REQUIREMENT A -
Please list the toxic contaminants that the coastal project text names as stressors under study.
REQUIREMENT B -
Answer these from the coastal project text:
(i) By how much has the coastal population grown since 1960?
(ii) Which river does the study examine?
(iii) In what year did support for the project begin?

SOURCE DOCUMENT -
>>>

ISSUECoastal Ecosystem Image

The coastal region of the U.S. is rapidly changing. Since 1960, the coastal population has increasedby 32 million and may increase by another 15 million in the next 20 years. The combined impacts of this population shift -- habitat modification, excess nutrient and toxic inputs, and fresh water diversions -- are poorly understood. Traditional management responses to coastal degradation have been focused on individual causative factors (e.g., toxins, nutrients, habitat loss) rather than on the interactions of all those stressors in nature. In fact, organisms do not respond to a single stressor, but to a suite of stresses present in their environment. Better understanding of these cumulative effects and development of integrative approaches to predict these effects is necessary for more effective management of coastal resources.

APPROACH

The COP's Complexity and Stressors in Estuarine Systems Project (COASTES) is a 6-year study of the cumulative effects of multiple stressors in the Patuxent River, a sub-estuary of the Chesapeake Bay . The goal of this research program is to develop an approach for understanding and predicting the effects of multiple stressors on the natural system, living resources, and associated economies. The stressors under study, identified as having negative impacts in the Chesapeake, are excess nutrients (nitrogen and phosphorus), toxic contaminants (arsenic, copper, and cadmium), and low dissolved oxygen. Support for this project began in 1995 and will be completed in 2003.

<<<

SOURCE INFORMATION -
>>>

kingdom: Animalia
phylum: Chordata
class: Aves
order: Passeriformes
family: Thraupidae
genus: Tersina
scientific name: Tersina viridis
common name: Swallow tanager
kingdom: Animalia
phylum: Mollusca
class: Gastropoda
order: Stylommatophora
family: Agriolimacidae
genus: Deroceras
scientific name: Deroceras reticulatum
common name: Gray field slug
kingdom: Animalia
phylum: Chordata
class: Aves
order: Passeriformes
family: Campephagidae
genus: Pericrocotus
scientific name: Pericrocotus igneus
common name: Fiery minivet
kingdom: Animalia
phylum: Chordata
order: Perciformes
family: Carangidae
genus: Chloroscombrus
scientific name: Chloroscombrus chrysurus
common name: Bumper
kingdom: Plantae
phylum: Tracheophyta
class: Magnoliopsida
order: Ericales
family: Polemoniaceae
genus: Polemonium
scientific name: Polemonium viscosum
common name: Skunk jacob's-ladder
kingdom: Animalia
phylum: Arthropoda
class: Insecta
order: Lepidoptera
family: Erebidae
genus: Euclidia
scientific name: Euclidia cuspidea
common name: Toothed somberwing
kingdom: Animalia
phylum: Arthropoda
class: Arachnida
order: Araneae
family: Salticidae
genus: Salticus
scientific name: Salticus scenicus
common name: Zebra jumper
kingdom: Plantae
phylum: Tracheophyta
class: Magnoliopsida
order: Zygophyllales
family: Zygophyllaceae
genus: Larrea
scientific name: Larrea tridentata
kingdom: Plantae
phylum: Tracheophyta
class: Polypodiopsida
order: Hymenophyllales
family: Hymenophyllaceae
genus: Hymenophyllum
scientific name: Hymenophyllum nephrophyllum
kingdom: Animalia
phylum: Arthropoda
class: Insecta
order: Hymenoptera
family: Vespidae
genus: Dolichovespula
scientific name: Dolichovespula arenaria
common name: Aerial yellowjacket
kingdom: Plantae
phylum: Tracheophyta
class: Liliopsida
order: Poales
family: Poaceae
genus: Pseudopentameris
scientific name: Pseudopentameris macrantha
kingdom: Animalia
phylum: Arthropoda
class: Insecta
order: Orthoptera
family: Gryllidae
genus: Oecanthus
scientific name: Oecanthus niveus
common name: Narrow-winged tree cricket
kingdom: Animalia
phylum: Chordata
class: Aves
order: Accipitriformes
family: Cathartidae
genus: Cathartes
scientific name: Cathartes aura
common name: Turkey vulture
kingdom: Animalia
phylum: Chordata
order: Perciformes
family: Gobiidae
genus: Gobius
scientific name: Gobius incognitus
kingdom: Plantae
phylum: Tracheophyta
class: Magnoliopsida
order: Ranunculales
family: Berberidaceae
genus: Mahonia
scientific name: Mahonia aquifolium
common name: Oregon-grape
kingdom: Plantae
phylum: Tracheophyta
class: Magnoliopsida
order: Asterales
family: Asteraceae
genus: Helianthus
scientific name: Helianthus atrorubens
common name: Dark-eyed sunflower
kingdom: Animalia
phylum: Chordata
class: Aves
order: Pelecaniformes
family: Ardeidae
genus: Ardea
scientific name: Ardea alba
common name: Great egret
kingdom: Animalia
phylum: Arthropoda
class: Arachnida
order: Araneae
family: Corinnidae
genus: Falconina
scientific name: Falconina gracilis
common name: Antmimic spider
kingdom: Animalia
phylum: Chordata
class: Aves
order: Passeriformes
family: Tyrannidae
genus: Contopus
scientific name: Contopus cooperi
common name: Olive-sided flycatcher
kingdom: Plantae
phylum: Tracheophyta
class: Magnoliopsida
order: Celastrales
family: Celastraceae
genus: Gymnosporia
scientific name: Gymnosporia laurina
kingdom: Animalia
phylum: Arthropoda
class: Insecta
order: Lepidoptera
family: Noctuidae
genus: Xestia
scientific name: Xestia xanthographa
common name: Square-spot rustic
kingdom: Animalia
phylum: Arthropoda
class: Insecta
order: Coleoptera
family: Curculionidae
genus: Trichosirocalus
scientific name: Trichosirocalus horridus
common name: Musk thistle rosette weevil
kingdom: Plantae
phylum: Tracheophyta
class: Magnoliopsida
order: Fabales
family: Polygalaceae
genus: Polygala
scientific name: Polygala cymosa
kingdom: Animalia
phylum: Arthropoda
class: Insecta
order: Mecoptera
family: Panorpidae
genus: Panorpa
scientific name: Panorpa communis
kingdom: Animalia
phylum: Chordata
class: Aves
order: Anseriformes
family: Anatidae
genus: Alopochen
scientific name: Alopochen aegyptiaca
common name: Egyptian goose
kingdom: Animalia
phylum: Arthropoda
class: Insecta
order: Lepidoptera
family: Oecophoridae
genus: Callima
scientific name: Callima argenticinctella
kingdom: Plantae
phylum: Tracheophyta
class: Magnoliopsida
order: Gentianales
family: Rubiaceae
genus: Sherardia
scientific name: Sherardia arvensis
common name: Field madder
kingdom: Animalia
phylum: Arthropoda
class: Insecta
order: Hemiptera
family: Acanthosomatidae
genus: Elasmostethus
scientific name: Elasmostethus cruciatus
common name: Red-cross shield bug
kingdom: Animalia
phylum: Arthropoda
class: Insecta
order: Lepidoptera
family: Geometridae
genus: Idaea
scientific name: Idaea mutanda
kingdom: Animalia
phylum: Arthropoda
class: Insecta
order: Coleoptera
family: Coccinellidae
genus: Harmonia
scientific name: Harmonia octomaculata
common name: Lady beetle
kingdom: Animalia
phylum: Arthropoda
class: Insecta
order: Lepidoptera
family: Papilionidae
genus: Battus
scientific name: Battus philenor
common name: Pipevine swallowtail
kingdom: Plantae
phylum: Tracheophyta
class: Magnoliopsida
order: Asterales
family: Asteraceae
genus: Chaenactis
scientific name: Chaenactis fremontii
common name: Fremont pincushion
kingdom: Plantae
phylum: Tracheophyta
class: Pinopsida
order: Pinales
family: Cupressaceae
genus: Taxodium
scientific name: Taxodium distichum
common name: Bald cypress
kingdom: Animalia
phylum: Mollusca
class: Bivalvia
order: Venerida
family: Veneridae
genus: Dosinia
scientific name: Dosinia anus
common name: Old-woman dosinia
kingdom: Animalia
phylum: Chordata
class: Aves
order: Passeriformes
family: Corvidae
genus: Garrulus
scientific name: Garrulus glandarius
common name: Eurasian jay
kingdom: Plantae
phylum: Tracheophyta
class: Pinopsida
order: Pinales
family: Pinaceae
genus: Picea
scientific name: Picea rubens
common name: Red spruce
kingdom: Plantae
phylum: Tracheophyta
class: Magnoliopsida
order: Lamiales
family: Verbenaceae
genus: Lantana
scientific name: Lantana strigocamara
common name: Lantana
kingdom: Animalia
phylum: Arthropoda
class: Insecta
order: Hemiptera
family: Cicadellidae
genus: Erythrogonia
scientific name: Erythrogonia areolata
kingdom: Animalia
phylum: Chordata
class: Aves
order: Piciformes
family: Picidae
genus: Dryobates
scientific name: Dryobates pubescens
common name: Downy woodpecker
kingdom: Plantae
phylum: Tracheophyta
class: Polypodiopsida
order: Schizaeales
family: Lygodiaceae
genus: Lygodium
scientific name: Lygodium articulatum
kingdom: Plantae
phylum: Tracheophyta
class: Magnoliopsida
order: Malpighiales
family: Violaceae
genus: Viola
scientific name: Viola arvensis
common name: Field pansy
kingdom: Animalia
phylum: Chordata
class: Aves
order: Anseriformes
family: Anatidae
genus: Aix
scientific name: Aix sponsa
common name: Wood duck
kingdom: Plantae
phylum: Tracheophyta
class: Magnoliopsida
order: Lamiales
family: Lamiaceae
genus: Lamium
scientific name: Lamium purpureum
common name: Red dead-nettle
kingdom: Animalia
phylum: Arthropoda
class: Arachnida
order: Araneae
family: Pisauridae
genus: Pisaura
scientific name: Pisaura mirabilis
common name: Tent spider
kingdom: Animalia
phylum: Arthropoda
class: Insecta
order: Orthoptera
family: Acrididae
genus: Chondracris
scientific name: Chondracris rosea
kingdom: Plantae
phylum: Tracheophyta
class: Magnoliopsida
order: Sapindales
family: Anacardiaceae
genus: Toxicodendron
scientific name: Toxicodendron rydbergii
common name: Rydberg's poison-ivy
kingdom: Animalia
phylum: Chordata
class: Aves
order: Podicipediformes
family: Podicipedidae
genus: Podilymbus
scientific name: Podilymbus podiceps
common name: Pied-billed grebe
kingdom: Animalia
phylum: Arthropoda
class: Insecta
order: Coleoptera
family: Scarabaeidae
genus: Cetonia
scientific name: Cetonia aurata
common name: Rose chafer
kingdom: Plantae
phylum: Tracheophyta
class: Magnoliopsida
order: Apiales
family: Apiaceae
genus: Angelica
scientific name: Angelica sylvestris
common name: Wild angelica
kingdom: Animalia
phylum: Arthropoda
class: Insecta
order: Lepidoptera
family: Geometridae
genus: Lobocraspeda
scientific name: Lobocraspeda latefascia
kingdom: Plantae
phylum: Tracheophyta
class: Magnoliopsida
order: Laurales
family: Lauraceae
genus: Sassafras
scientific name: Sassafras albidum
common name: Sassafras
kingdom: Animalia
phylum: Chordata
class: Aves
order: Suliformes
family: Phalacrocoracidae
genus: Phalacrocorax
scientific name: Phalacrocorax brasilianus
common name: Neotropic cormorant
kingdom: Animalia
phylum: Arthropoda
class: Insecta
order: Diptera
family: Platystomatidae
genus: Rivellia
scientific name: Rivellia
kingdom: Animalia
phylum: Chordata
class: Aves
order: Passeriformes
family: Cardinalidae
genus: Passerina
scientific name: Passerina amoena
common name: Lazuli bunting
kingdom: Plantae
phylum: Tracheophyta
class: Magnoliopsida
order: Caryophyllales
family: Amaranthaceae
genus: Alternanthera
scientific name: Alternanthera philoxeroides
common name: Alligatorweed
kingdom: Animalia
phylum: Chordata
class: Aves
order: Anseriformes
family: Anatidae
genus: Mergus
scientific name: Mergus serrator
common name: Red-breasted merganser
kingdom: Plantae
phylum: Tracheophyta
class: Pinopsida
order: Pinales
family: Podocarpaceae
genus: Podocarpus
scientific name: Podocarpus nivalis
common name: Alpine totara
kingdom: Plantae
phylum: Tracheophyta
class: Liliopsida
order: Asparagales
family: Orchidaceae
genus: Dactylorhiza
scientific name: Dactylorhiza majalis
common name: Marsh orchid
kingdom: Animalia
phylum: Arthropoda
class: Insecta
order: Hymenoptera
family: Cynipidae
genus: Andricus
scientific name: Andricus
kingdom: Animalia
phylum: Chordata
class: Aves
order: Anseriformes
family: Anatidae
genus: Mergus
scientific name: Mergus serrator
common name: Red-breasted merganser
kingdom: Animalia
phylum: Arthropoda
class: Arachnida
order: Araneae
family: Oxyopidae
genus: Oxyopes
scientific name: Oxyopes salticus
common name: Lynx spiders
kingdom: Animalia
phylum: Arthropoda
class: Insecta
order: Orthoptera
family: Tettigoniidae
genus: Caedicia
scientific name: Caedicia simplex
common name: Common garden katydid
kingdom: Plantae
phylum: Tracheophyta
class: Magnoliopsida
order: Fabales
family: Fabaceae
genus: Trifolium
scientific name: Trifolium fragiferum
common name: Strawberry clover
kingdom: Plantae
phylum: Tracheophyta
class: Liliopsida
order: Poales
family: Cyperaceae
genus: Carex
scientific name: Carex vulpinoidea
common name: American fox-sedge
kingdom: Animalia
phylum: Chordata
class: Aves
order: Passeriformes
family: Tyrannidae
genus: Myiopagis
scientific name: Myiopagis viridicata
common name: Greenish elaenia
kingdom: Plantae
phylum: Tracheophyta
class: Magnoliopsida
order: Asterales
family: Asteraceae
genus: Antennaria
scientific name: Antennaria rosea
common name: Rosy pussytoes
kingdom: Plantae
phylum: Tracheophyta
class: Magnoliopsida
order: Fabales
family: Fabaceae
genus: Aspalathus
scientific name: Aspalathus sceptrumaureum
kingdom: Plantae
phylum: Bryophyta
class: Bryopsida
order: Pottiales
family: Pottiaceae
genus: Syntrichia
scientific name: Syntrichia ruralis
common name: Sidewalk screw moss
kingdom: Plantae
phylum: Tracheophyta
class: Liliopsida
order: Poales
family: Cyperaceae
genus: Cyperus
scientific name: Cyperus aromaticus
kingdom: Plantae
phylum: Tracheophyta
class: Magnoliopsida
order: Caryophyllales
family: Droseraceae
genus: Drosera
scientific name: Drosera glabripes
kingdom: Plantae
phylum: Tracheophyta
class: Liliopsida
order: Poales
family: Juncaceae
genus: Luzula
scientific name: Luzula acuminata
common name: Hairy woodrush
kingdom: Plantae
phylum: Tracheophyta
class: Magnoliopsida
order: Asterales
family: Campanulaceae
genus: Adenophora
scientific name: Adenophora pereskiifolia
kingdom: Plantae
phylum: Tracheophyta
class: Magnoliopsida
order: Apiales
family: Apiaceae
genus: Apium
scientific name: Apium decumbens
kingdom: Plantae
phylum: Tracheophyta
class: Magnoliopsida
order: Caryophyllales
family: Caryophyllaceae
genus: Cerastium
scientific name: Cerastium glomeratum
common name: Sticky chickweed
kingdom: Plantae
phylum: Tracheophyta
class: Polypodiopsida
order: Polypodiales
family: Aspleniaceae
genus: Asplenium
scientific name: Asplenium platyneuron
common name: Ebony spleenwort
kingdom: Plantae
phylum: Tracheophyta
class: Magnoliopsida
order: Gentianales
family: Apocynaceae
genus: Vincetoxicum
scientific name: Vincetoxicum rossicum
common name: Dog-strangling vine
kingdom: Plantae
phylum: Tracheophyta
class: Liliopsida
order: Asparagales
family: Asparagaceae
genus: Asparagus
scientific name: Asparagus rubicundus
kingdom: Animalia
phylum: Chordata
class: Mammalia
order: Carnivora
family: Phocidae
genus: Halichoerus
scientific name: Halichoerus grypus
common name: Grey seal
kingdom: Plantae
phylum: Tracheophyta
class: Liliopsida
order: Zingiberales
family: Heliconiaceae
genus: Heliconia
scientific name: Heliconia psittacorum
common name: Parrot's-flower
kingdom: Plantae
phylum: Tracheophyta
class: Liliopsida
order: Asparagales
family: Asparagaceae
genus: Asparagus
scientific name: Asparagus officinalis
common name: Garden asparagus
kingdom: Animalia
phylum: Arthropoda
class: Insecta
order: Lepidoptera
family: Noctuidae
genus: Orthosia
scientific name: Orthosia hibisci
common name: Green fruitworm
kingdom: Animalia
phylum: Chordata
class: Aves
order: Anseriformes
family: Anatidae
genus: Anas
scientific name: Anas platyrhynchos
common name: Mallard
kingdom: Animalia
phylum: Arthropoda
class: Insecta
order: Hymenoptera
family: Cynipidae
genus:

<<<

TASK SOLUTION A -
Arsenic, copper, cadmium

TASK SOLUTION B -
(i) By 32 million
(ii) The Patuxent River
(iii) 1995